### CONSIGNE
Rédigez la suite de l'article sur l'opération policière menée dans le quartier Mistral à Grenoble, en reprenant juste après sa dernière phrase.

### PASSAGE EXTRAIT
Une opération de police XXL a été menée ce mercredi 15 octobre dans le quartier Mistral à Grenoble dans le cadre de la lutte contre le trafic de stupéfiants. Au total, quatre personnes ont été interpellées.
Un signal fort aux habitants. Ce mercredi 15 octobre, environ 400 policiers ont été déployés dans le quartier Mistral de Grenoble, connu notamment pour le trafic de drogues. Par conséquent, une opération policière XXL, décrite comme «atypique» par la préfère de l’Isère Catherine Seguin, a été menée dans une seule tour de ce quartier.
Selon la préfecture de l'Isère à CNEWS, l’opération, qui s'est poursuivie ce mercredi après-midi, a mobilisé «85 enquêteurs sur la partie judiciaire assistés de chiens de recherche, 300 effectifs de voie publique, des douanes et des effectifs de la police aux frontières et des CRS». «Nous avons repris la possession de cet immeuble avec constats (…) qui laissent pantois sur la capacité des narcotrafiquants, si on ne les stoppe pas, à être dans une toute-puissance», a déclaré, de son côté, le procureur de la République de Grenoble Etienne Manteaux.
Au total, quatre personnes ont été interpellées. De plus, onze kilos de stupéfiants, 10.000 euros, une arme et des munitions ont été saisis. Lors d’un point-presse, la préfète de l’Isère a expliqué que sur les 64 appartements de cette tour, 24 étaient vacants.

[Entrées de données enregistrées]

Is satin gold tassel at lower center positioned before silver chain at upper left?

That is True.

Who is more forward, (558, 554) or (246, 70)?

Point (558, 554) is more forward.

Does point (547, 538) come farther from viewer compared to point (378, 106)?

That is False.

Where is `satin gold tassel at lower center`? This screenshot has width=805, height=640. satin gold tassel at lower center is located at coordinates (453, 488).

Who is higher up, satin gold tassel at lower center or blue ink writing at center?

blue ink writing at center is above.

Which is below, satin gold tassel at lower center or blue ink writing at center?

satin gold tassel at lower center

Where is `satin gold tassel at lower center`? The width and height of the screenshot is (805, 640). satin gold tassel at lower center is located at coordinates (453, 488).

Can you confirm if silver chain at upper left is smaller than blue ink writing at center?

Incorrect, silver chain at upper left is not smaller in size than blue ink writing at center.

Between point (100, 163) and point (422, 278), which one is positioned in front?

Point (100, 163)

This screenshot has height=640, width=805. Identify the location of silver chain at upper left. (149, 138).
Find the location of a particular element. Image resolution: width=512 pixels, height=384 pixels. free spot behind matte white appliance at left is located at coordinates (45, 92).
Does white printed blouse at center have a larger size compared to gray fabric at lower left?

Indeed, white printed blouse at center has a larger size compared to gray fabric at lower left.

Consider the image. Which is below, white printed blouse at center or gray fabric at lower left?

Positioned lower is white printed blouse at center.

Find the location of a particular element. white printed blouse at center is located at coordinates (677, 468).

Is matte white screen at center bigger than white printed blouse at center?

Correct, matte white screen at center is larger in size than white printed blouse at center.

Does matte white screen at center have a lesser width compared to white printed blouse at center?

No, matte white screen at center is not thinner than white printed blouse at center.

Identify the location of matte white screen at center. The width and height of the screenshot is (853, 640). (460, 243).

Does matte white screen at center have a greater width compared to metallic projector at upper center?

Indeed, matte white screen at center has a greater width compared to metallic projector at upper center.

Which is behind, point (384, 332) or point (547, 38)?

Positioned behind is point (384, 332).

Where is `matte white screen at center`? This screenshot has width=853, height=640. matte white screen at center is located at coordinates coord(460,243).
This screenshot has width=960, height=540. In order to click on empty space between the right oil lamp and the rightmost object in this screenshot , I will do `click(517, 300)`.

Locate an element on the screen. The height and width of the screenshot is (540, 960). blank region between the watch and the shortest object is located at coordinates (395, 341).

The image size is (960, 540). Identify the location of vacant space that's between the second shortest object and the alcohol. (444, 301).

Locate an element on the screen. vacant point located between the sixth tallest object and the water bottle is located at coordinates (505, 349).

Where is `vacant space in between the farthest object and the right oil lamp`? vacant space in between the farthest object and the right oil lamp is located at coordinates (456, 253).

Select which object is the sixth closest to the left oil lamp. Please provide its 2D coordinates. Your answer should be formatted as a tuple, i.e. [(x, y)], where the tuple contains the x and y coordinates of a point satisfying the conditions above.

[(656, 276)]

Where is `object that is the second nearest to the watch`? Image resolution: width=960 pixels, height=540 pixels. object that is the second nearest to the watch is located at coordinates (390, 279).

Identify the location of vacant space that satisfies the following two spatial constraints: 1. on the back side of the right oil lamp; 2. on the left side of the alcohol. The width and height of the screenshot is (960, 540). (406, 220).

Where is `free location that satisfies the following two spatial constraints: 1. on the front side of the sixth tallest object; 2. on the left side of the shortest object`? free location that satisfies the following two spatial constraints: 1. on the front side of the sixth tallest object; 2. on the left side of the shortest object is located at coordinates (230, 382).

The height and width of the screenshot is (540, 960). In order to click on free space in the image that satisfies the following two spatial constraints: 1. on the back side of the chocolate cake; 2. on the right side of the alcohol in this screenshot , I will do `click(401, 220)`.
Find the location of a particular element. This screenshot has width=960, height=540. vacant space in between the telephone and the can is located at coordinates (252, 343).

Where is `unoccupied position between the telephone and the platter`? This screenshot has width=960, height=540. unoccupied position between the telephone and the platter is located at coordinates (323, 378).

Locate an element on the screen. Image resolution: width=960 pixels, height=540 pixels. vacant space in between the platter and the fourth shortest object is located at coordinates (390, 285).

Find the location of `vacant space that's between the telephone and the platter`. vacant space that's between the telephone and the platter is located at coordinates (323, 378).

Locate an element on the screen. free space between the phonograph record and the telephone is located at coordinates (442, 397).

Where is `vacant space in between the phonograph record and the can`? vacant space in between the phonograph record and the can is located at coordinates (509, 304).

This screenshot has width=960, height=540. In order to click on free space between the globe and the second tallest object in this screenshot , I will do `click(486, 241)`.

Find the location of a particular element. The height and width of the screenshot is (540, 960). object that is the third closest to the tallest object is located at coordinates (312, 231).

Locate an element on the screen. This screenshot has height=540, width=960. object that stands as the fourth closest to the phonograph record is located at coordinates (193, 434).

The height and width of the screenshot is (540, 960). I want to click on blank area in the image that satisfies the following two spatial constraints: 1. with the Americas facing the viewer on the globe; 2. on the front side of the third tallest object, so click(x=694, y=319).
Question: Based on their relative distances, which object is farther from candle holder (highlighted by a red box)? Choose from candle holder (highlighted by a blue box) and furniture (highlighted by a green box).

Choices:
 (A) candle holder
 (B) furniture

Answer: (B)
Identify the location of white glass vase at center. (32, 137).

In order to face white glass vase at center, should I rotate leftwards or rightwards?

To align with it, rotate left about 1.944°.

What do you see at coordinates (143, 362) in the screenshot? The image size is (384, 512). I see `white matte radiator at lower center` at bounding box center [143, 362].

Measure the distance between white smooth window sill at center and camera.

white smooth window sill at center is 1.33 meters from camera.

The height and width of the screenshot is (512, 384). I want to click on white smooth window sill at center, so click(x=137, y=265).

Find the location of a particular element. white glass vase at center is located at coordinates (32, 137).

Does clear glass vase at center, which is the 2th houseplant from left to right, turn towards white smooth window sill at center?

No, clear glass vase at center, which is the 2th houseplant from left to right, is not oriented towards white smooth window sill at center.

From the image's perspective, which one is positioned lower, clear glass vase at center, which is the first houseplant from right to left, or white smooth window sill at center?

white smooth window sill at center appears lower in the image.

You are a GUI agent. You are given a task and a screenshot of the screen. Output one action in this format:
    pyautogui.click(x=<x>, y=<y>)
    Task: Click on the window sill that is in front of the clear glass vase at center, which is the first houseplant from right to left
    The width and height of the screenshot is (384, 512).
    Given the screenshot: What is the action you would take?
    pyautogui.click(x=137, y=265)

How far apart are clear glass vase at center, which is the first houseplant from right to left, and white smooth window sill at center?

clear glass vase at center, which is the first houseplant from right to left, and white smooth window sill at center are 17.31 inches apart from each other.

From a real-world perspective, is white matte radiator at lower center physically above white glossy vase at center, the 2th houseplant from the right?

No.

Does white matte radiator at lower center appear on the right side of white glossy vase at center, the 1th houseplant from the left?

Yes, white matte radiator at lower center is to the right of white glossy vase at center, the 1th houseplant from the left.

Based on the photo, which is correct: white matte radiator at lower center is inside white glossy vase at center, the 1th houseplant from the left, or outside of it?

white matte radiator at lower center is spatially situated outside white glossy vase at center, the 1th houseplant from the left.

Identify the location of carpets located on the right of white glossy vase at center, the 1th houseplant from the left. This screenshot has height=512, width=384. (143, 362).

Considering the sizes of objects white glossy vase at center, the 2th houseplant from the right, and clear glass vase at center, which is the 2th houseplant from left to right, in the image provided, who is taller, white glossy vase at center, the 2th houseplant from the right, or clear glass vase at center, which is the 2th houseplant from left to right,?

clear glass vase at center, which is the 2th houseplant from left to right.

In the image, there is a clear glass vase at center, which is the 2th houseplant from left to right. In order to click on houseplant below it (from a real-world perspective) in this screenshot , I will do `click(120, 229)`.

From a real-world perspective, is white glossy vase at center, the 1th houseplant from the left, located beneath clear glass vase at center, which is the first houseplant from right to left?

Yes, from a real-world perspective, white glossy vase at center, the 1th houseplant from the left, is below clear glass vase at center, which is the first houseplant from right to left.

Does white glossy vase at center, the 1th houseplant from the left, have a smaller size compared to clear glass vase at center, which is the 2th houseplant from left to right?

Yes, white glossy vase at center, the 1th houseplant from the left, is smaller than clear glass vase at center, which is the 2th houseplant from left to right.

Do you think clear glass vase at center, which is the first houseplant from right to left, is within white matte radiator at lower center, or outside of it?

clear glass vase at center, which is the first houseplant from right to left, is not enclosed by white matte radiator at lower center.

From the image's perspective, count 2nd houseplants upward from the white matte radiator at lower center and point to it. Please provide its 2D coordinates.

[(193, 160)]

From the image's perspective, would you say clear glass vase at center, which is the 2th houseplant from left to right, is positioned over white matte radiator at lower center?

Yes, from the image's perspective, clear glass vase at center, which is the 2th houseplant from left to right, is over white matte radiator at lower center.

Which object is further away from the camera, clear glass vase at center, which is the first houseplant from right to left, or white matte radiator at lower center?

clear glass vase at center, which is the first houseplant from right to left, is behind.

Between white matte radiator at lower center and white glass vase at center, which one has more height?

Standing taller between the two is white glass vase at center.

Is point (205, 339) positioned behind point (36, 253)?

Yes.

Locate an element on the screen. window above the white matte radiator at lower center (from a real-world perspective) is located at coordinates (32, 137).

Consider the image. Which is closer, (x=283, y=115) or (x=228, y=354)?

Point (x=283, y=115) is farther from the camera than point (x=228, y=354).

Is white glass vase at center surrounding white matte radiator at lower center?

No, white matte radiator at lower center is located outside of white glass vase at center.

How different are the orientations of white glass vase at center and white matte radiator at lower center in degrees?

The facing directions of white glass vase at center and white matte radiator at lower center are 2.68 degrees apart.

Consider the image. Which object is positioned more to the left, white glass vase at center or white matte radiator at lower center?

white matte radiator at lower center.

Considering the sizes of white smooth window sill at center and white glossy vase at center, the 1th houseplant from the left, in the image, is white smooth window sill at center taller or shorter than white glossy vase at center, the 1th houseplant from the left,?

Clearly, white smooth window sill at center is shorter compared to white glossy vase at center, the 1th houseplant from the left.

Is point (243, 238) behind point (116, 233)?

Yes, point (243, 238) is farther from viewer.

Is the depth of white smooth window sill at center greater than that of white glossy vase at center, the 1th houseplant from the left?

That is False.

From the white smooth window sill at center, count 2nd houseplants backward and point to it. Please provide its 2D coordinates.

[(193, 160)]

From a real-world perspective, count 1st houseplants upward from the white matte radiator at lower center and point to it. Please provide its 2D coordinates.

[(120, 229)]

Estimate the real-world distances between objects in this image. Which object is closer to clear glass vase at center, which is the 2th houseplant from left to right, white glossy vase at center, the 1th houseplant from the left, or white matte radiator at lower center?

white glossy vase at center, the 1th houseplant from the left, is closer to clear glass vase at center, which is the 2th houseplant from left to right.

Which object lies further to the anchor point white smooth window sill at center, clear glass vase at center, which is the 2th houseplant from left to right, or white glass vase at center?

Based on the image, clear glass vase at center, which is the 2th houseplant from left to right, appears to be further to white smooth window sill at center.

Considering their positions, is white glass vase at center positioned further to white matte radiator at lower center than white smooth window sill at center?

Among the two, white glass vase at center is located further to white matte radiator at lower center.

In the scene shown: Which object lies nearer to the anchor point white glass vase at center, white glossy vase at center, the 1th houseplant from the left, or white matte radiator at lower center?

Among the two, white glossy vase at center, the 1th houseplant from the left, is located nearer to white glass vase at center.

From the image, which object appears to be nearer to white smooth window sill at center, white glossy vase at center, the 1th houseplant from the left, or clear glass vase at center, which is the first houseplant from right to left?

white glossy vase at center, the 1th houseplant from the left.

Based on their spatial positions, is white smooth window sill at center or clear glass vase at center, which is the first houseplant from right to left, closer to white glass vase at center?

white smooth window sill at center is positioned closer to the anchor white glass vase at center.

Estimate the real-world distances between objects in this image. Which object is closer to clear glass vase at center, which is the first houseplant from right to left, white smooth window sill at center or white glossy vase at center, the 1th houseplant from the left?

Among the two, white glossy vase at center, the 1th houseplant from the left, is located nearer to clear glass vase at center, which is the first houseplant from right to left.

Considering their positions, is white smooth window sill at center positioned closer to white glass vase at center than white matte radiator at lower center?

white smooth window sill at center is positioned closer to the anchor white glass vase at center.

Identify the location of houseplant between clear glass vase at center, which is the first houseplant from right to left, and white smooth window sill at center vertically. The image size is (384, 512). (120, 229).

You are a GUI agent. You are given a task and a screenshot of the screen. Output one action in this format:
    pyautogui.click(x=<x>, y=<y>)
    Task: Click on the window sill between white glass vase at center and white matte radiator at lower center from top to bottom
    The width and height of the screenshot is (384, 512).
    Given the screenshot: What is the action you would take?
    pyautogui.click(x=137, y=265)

### RÉSULTAT DE L'EXERCICE
«L’espace public ne leur appartient pas»
Selon elle, ces appartements vacants «avaient été littéralement soudés par les trafiquants (…) Il a fallu intervenir à la disqueuse pour pouvoir rétablir l’accès et restituer ces appartements aux bailleurs».
Entre menaces et intimidations, les narcotrafiquants ont exercé, ces derniers mois, plusieurs pressions sur les locataires afin qu’ils puissent «quitter leur logement» et échapper à ce que Catherine Seguin décrit comme une «occupation négative de l’espace des communs et des cages d’escalier».
Cette opération est donc une réussite pour les habitants du quartier et pour les autorités. D’après la préfète, l’opération devrait se poursuivre dans les prochains jours. Le message aux trafiquants est donc clair et net : «L’espace public ne leur appartient pas», a martelé Catherine Seguin.